__TASK PROMPT__: Please report how many lines in these records contain the string "there", and give nothing besides the number.

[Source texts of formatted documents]
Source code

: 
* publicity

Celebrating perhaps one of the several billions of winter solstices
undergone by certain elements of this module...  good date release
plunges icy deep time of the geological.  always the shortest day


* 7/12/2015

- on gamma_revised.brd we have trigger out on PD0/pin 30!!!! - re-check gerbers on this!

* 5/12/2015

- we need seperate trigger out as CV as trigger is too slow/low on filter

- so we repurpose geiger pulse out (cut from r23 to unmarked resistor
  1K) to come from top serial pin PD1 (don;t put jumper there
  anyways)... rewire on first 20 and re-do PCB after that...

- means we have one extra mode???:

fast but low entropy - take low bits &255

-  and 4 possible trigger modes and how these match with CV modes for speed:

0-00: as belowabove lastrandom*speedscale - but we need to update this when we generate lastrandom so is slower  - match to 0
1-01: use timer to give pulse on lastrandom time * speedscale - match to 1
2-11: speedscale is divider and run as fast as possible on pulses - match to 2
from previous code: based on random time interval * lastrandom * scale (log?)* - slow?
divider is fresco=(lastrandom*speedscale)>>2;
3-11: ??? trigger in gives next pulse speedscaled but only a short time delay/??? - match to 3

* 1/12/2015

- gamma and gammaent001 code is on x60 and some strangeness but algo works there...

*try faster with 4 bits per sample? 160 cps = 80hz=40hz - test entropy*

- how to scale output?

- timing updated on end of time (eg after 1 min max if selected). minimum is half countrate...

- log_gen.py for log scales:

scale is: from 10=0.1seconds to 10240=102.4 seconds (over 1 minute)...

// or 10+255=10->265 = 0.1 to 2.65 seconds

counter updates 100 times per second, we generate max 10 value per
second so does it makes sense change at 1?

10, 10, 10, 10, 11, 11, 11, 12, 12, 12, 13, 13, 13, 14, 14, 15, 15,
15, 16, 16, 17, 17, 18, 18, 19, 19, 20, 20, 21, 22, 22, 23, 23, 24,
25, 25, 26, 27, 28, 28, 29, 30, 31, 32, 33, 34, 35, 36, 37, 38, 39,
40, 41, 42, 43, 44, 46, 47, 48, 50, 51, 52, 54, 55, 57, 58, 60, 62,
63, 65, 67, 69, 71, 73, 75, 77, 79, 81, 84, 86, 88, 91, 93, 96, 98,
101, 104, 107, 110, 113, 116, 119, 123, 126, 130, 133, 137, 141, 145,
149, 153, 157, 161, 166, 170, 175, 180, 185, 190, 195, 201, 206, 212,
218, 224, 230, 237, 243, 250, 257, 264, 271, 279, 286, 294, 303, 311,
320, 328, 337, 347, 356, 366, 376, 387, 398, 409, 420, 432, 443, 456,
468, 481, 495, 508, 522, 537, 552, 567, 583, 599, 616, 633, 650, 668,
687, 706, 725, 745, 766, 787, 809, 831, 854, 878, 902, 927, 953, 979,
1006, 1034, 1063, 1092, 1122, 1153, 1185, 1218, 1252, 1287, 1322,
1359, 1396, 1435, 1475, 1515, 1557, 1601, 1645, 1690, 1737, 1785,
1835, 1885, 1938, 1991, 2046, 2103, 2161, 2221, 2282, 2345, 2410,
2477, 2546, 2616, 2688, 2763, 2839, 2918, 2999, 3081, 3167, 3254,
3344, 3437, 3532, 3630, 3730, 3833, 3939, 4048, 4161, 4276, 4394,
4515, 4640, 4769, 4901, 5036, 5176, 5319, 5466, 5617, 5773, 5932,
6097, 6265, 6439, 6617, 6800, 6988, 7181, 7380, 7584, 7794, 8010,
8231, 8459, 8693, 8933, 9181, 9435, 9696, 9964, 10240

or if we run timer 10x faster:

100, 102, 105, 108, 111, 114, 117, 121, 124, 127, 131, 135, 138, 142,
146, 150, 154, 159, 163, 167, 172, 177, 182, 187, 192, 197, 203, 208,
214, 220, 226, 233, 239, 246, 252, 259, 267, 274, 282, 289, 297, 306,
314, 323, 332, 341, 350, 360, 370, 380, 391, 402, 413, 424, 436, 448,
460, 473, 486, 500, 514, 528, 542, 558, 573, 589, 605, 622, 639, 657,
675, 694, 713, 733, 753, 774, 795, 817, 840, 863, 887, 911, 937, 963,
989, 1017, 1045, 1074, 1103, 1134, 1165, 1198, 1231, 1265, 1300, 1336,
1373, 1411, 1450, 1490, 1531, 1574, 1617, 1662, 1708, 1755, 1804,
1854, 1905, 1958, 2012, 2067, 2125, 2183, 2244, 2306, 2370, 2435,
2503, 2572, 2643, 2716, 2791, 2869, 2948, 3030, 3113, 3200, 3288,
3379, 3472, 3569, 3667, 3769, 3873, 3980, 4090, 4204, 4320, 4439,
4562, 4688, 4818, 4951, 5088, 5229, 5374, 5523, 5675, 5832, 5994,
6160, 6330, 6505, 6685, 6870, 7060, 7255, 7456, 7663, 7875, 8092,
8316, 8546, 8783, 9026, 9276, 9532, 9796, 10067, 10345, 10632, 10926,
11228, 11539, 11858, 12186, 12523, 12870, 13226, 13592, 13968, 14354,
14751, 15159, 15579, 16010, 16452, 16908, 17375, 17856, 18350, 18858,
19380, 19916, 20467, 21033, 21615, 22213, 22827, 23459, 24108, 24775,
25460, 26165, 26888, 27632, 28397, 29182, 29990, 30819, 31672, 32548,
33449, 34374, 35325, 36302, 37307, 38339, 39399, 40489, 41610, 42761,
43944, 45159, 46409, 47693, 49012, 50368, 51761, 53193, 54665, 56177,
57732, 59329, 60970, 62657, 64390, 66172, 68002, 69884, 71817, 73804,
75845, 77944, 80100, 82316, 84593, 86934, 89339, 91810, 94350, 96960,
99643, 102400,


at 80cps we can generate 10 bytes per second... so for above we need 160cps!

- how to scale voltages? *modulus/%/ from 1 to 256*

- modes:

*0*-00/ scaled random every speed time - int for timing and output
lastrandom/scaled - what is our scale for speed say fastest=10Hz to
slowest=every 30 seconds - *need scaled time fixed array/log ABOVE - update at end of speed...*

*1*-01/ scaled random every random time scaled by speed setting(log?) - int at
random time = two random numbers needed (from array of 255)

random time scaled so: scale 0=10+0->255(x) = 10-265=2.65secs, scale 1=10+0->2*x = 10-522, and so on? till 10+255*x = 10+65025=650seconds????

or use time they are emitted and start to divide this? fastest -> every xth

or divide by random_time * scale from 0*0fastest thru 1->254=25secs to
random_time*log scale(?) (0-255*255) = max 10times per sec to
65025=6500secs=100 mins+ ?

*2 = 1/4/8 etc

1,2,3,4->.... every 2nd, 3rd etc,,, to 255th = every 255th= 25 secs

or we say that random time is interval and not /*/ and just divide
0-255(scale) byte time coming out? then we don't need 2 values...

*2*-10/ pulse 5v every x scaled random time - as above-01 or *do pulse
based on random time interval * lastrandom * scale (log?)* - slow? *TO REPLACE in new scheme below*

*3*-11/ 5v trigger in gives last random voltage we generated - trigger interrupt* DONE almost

==

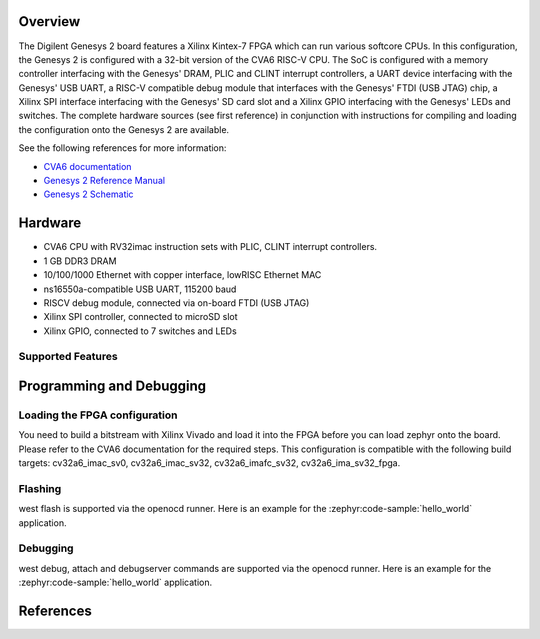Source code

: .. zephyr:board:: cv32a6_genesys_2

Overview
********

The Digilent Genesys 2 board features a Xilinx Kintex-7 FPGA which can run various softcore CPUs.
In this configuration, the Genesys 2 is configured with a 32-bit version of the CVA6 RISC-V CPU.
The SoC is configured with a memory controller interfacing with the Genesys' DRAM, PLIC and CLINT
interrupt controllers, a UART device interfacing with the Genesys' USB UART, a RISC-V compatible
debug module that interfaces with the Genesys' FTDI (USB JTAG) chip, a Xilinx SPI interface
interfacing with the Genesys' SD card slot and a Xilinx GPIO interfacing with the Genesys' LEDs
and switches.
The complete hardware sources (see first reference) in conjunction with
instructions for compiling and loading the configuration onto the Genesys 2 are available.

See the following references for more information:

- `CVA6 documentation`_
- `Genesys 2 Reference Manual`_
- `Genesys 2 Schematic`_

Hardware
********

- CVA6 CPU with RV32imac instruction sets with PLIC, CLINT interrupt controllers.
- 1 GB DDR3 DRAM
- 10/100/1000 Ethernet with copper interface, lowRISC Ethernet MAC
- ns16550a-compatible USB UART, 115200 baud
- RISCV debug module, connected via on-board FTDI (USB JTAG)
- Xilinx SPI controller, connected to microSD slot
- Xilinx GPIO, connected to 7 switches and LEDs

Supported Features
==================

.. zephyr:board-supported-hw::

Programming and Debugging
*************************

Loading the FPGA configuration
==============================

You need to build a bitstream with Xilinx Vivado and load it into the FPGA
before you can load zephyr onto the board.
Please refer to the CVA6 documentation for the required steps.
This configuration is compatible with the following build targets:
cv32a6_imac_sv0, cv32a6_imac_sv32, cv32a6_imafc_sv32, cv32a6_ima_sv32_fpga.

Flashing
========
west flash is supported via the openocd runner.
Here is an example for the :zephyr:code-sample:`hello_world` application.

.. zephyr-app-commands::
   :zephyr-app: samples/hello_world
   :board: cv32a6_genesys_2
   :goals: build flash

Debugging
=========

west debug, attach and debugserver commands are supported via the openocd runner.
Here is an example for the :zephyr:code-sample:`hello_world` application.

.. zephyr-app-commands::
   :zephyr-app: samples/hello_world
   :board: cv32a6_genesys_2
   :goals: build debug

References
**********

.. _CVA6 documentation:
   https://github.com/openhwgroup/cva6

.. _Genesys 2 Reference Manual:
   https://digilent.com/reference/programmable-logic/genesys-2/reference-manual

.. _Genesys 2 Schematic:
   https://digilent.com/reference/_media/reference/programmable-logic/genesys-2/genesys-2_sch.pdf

__EXPECTED ANSWER__: 2